Exercise prompt: Search the material below for the word "Instagram". Copy every line where it is found.

Given records:

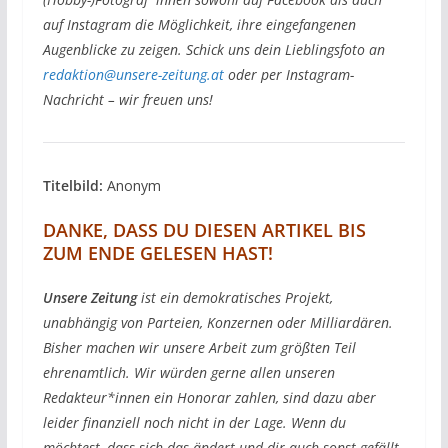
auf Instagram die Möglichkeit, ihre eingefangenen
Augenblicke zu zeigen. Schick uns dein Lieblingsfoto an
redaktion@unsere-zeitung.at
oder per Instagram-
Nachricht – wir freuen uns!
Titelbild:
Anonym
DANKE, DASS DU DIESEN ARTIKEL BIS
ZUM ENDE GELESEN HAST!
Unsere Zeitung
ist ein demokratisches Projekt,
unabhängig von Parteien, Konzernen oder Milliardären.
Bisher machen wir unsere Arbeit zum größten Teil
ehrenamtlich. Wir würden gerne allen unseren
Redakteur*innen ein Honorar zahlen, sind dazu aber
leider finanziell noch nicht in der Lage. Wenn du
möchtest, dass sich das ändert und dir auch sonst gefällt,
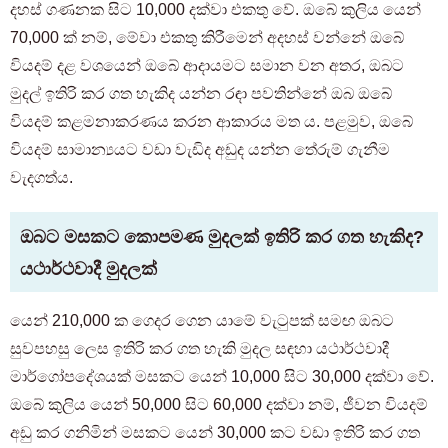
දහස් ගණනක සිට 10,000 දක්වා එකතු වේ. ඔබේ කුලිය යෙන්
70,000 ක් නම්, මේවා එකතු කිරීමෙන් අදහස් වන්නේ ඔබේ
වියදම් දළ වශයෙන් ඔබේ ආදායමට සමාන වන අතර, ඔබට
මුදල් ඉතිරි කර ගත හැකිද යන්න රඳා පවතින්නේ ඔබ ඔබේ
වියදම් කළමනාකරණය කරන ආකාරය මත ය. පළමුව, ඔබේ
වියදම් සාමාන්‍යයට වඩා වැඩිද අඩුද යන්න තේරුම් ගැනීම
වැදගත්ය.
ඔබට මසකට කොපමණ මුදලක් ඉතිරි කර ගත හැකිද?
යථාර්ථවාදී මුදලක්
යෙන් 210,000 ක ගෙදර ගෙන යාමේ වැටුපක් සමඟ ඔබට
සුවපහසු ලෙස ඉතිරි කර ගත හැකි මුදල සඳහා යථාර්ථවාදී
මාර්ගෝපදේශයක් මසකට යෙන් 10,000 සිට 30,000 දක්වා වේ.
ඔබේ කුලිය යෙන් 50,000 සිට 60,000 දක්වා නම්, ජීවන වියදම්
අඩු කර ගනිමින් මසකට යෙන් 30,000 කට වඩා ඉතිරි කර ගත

---

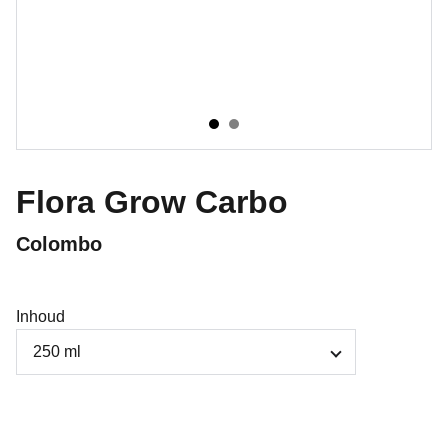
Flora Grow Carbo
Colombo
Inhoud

Reply:
auf Instagram die Möglichkeit, ihre eingefangenen
oder per Instagram-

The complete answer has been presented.